DOCUMENT SECTION:
........
Wednesday, December 03, 2014

WACKY WEDNESDAY: Are You Ready, Hezzie?



Before there was Spike Jones, and long before there was the Bonzo Dog Band, there was The Hoosier Hot Shots, a band that bridged Vaudeville and Hollywood. A band in which the lead instruments were a clarinet and a slide whistle.

Behold:



Three of the four Hot Shots played together since the 1920s, playing the Vaudeville circuit as part of Ezra Buzzington's Rube Band. These were clarinet man Gabriel Ward and guitarist Ken Trietsch and his brother Paul "Hezzie" Trietsch, who, with his animated eyebrows, was the real comic of the group. He played the whistle as well as a souped-up washboard and an arsenal of bells. whistles and percussion. Frank Delaney later joined playing stand-up bass.

After the Great Depression killed off Vaudeville, the Hot Shots became national radio stars on the National Barn Dance, on WLS in Chicago and later as regulars on the Uncle Ezra Pinex Cough Syrup show on NBC.

They moved to Hollywood in the late '30s. There, they would appear in 22 films, mostly westerns, and "soundies" such as the above video of From the Indies to the Andes in His Undies.

A personal note about Hezzie Trietsch: When I was a kid and my grandmother was taking me somewhere, she'd often say, "Are you ready, Hezzie?" She'd just laugh when I'd ask who Hezzie was. It wasn't until well into my adulthood, when I discovered The Hoosier Hot Shots that it all became clear to me.
........
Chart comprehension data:

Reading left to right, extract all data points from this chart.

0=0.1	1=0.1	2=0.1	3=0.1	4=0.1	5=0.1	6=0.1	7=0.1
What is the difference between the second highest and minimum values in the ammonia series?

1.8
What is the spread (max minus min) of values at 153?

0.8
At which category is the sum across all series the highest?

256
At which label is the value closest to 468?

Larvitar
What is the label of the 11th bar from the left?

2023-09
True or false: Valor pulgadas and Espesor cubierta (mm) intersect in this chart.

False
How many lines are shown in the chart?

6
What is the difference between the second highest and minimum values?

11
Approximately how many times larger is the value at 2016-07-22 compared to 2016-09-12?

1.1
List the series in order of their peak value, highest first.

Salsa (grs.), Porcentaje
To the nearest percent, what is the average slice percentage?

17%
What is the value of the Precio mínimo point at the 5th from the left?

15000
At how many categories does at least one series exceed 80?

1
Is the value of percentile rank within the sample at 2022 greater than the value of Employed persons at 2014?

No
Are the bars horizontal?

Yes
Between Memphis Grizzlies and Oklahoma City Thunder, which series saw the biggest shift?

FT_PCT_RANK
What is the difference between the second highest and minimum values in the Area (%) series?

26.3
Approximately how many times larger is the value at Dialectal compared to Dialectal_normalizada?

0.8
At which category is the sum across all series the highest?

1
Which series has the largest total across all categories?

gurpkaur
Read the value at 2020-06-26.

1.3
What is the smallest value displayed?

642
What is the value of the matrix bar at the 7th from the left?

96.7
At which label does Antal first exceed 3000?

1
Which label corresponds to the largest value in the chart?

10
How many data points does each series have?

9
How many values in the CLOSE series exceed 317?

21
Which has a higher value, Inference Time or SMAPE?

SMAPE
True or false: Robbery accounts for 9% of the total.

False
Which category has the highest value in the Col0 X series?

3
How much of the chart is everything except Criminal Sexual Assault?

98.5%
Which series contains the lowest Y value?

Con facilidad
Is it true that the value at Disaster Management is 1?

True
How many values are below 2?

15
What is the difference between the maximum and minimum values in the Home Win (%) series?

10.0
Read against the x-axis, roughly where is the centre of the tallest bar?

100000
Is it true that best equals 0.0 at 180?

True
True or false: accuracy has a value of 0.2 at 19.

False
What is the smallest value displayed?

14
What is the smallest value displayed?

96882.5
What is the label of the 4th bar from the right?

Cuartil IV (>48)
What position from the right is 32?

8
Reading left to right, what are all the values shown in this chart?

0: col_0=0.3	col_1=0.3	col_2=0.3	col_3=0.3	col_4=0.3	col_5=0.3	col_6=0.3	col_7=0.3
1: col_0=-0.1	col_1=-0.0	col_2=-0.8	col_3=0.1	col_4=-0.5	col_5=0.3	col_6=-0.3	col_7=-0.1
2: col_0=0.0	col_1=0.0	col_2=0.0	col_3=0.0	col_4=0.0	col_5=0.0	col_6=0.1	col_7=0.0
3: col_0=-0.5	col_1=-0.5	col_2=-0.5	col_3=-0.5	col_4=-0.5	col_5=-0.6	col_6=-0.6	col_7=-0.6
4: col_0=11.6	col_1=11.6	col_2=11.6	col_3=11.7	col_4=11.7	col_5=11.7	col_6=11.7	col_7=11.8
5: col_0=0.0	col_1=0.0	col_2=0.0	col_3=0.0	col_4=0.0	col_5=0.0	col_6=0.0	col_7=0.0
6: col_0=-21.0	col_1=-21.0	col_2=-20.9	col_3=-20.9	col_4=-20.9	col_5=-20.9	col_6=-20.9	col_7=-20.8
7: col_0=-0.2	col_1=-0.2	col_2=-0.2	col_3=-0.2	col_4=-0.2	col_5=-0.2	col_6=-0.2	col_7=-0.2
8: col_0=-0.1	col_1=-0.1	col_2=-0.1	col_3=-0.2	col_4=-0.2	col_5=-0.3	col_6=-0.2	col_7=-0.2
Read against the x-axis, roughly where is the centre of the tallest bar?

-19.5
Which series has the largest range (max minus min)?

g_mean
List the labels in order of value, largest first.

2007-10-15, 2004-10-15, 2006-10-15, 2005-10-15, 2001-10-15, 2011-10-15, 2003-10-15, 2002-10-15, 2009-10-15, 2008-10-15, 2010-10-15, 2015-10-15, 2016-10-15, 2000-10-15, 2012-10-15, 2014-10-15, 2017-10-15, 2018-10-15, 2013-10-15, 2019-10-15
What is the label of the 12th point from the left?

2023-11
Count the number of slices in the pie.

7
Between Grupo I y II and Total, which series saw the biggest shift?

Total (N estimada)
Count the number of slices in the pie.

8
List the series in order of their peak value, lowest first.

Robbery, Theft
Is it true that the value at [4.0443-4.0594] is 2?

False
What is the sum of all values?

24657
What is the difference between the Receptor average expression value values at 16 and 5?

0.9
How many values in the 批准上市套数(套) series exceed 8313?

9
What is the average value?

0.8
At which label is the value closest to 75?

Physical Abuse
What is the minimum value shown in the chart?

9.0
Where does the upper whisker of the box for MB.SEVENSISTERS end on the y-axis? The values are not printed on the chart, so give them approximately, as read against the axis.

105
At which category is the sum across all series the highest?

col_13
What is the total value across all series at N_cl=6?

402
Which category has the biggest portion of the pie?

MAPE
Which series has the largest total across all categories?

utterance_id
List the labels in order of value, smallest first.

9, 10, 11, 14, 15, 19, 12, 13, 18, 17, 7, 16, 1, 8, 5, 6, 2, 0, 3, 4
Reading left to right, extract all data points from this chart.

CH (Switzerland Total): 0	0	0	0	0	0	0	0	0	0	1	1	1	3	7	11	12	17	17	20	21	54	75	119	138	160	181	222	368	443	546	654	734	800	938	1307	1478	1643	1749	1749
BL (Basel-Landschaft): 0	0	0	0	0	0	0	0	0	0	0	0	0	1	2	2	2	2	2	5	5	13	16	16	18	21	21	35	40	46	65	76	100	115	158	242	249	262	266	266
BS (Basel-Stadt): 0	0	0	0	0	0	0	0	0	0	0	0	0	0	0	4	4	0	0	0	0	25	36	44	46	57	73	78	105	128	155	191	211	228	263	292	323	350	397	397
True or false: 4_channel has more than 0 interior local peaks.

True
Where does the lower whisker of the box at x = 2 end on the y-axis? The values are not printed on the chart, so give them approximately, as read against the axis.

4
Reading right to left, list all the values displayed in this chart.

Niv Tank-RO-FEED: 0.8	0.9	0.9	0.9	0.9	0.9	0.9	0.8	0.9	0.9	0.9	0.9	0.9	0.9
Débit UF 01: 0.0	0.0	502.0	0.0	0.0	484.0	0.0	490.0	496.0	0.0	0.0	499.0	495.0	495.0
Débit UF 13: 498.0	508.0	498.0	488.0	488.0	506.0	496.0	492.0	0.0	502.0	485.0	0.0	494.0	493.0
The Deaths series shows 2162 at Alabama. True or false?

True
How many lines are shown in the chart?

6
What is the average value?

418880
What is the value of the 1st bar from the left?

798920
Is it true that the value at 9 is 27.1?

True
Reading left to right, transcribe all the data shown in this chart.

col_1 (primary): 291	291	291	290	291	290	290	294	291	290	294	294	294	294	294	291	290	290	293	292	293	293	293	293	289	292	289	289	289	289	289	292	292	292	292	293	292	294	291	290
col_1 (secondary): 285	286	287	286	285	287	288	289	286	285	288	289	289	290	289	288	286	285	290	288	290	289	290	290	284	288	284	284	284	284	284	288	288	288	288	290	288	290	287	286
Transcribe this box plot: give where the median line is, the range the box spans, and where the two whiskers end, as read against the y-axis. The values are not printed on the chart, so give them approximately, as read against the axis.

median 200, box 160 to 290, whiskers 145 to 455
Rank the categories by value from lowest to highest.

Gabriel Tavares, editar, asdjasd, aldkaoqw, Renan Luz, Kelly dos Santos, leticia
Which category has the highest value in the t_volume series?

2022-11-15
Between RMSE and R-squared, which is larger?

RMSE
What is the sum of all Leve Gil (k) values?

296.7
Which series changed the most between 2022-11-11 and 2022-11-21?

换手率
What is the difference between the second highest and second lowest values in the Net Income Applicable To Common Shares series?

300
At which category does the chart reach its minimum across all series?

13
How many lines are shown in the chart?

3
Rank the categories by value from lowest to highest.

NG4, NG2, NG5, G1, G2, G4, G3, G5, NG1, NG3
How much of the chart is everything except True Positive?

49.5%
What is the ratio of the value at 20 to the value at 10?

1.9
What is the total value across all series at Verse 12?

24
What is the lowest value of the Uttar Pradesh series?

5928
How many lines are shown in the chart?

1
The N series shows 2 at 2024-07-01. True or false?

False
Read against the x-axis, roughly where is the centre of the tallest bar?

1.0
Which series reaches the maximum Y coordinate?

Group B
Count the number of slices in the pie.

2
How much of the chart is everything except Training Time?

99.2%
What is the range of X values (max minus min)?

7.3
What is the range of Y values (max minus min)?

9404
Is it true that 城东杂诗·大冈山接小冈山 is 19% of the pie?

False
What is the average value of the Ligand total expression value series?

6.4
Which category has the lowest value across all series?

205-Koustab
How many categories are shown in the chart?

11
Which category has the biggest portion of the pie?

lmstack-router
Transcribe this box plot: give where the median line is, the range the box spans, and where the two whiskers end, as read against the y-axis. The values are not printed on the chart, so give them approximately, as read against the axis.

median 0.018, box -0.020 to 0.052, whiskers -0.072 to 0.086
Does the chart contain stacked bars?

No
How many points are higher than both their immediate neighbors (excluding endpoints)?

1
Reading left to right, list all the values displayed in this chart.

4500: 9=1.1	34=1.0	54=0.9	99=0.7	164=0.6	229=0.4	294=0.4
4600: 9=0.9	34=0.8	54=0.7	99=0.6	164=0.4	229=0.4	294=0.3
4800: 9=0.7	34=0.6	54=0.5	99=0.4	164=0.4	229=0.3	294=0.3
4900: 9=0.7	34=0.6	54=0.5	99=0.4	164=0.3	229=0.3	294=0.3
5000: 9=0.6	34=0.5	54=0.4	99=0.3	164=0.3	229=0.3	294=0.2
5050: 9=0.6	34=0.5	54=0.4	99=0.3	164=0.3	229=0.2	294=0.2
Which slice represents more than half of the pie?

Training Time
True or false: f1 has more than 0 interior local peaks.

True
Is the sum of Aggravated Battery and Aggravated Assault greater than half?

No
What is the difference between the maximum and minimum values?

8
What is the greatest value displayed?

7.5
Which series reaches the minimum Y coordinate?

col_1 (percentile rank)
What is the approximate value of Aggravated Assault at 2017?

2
........
WORK REQUEST A:
Echo the passage of the Hoosier Hot Shots post word for word, beginning at the words "Before there was Spike" and stopping after "playing stand-up bass.".
WORK REQUEST B:
Summarize the Hoosier Hot Shots post in two sentences.
WORK REQUEST C:
Go on with the blog post about the Hoosier Hot Shots, picking up after its final sentence.
The lines have nothing to do with this work.

ANSWER BOX A:
Before there was Spike Jones, and long before there was the Bonzo Dog Band, there was The Hoosier Hot Shots, a band that bridged Vaudeville and Hollywood. A band in which the lead instruments were a clarinet and a slide whistle.

Behold:



Three of the four Hot Shots played together since the 1920s, playing the Vaudeville circuit as part of Ezra Buzzington's Rube Band. These were clarinet man Gabriel Ward and guitarist Ken Trietsch and his brother Paul "Hezzie" Trietsch, who, with his animated eyebrows, was the real comic of the group. He played the whistle as well as a souped-up washboard and an arsenal of bells. whistles and percussion. Frank Delaney later joined playing stand-up bass.

ANSWER BOX B:
The Hoosier Hot Shots, a band that bridged Vaudeville and Hollywood with a clarinet and a slide whistle as lead instruments, started with three members in Ezra Buzzington's Rube Band and became national radio stars after the Great Depression killed off Vaudeville. They moved to Hollywood in the late '30s and appeared in 22 films and in "soundies," and the writer only learned as an adult that a grandmother's question "Are you ready, Hezzie?" pointed to Hezzie Trietsch of the group.

ANSWER BOX C:
Cub Koda wrote in the All Music Guide:

Although nowhere near as wild as Spike Jones, nor possessing the `thinking man's hillbillies' personas of Homer & Jethro, it is impossible to think of either of those two acts existing -- much less prospering and finding an audience -- without the groundbreaking efforts of the Hoosier Hot Shots.

All true.

Here are a couple of more live songs from these Indiana crazies, "Darlin', You Can't Love But One" and a highly Hoosierized "My Bonnie Lies Over the Ocean" :

4 comments:

  1. Thanks. They deserve way more credit.

    ReplyDelete
  2. Agreed they deserve more credit.... there were are few other groups as well that were of the "novelty/cartoon music" persuasion.... Spike & The Slickers as well as other novelty groups that went mainstream and followed really do owe a lot to the early humorists and satirists of music..... and these guys? Absolutely the best.

    ReplyDelete
  3. Anonymous3:42 PM

    My mother would also say "Are you ready Hezzie?" when we were going out. She was from Indiana, born in the 1920's... I still catch myself saying it to the wife and family. I have a couple of their 78's from back in the day and still enjoy listening to them.

    ReplyDelete
  4. Always wondered about that question that my Dad would ask. Wow!!!